According to the Paychex Small Business Employment Watch, the weekly hours worked by small business employees is on the rise. As of September 2018, in the last 21 months, the average working week has increased by 55%, while wages have dropped. So, what does this mean for small businesses and their potential for growth?
How Many Hours Should Your Employees Work?
The subject of how many hours we should work is one of much debate. However, if we are to take a purely scientific view, decades of research recommends just 4 hours of creative thinking per day. This is because human brains aren’t built for the 8-9 hours of concentration and creativity we repeatedly subject them to. Research also shows that we are at our least productive in the afternoons after we have pushed past our 4-hour limit.

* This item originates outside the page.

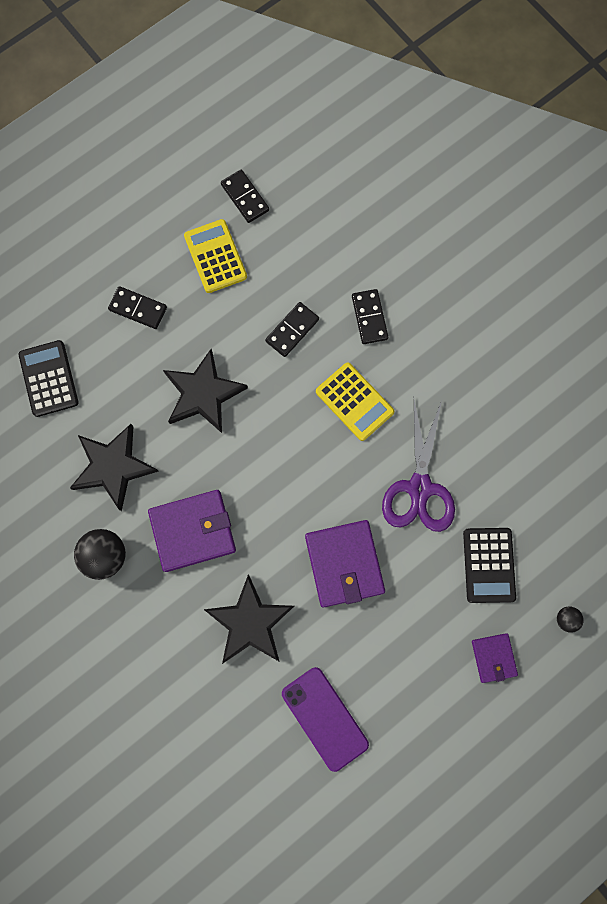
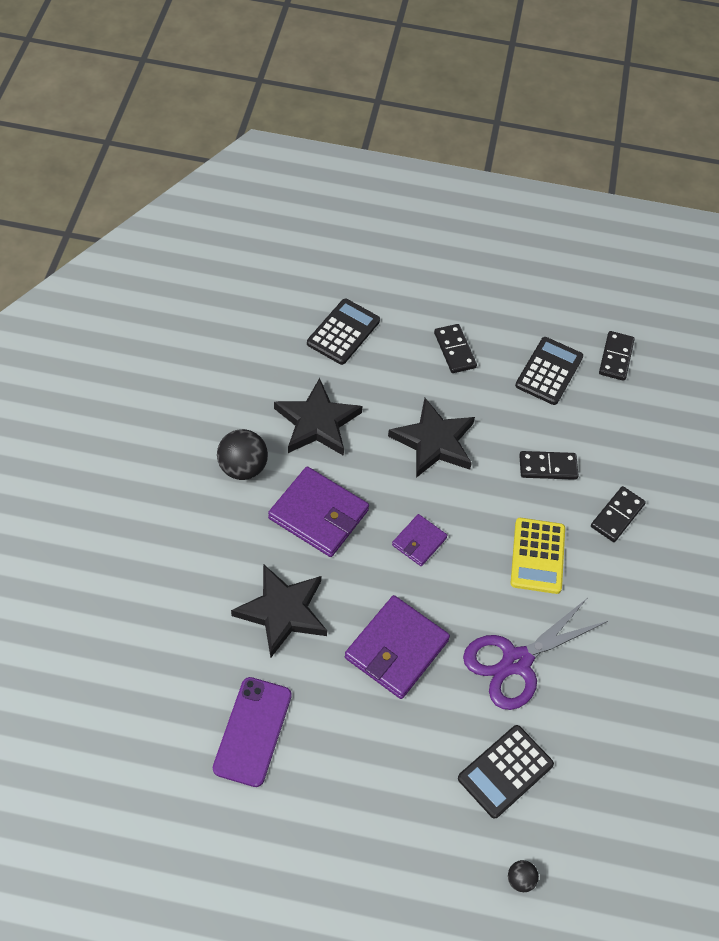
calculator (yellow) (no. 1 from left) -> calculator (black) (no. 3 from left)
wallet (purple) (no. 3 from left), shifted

However, for most Americans, the average workweek far supersedes this, with most working between 30-40 hours on average.
What Does The Law Say?
The Fair Labor Standards Act (FLSA) doesn’t offer any legal guidelines for how many hours an employee should work in the United States. However, the law does dictate that employers must pay non-exempt workers time-and-a-half for any hours worked above 40 per week. An exempt employee who is paid a salary is not entitled to overtime pay.
Because there are no laws regulating full-time employment for compensation and benefits purposes, it’s up to small business owners to determine how many hours per week are considered full-time, which is where the danger lies. There is a temptation to push your employees to get more done. However, increasing the average workweek is often counterproductive.
The Dangers of Overworking Your Employees
It’s easy to expect your employees to work over 40 hours a week, especially when there is a deadline looming or budgets are tight. However, studies repeatedly show that working more than 40 hours a week is bad for health and productivity.
By overworking your employees, you increase their risk of:
- Cardiovascular illness
- Stress-related illness
- Unhealthy weight gain
- Increased alcohol consumption
- Relationship problems
- Disrupted sleep patterns
- Poor concentration
- Decreased immunity
- High or low blood pressure
- Poor memory
Your business will also suffer in the following ways:
- Higher levels of absence
- Fatigued staff
- Poor productivity levels
- More mistakes
- Higher injury and hazard rates at work
Not only will overworking your employees impact their ability to problem-solve and think creatively, but it could also cause stress long-term health problems. Even if you’re not concerned for the welfare of your team (which you should be), you need to consider the impact on your business.
What’s The Solution?
Don’t fall into the trap of thinking you just need to work more to be more productive. Both you and your employees could benefit from better working hours regulations and a new focus on wellness.
A fair working week is vital if you want to get the most out of your employees, but an employee wellness program will encourage them to go the extra mile and help you retain your best talent.
A high-profile example of this is Google. The global search engine company offers an all-encompassing wellness program featuring onsite healthcare services, including a doctor, physical therapist, and massage services. They also offer access to fitness centers, classes, and community bikes.
As a Google employee (or “Googler”), you can even take cooking classes, coding degree programs or guitar lessons, to name a few. The company also offers its workers financial wellness resources, such as access to financial advisors and financial planning services. Google employees are also granted flexible hours, vacation time, and volunteer time, helping them to achieve a better work-life balance.
Not all companies have Google’s budget, however, particularly not small businesses. Luckily, there are smaller steps you can take to achieve employee wellness:
• Offer Flexibility
These days, a lot of work can be done outside the office, so why not offer a little flexibility for your team? You might allow staff to work from home one day a week or even cut your overheads dramatically by employing teams remotely. You can also offer more flexible working hours and vacation time or allow staff to choose their own working schedules.
• Provide Health Incentives
Employee health benefits everyone, not just the individual. The fewer people you have off sick, the fewer resources you’ll waste, and the more productive your team will be. So why not combine your employee wellness program with an employee incentive program? You might offer a prize for workers hitting sporting milestones, or maybe up their insurance premium?
• Offer employee benefits
Benefits help keep your employees engaged and motivated, and some can even improve health. For example, you might have a workplace doctor who attends once a week, a regular yoga session, meditation breaks or even healthy lunch offerings. According to a survey by One Medical, 59% of employees say employee benefits are “very important” to how they feel about their jobs and their employers.
Maintain Reasonable work schedules
While overworking your salaried employees may not get you into trouble with the law, it does spell trouble for your business. Not only will you struggle to retain your best talent, but you may also face unexpected costs due to employee stress and sickness.
Pay attention to wellness
With a whole host of smaller companies offering wellness packages to employees, more and more businesses are prioritizing employee wellness. Rejecting the needs of your employees will set you behind your competitors and make your team want to jump ship.
When times are tough, and budgets are tight, it’s tempting to try to squeeze more from your employees. However, asking your staff to work more than 40 hours a week is not only bad for their health, but it’s bad for your business. As companies like Google have shown, providing a fair working week, promoting employee wellness and offering health-inducing benefits are paramount to business sustainability and success.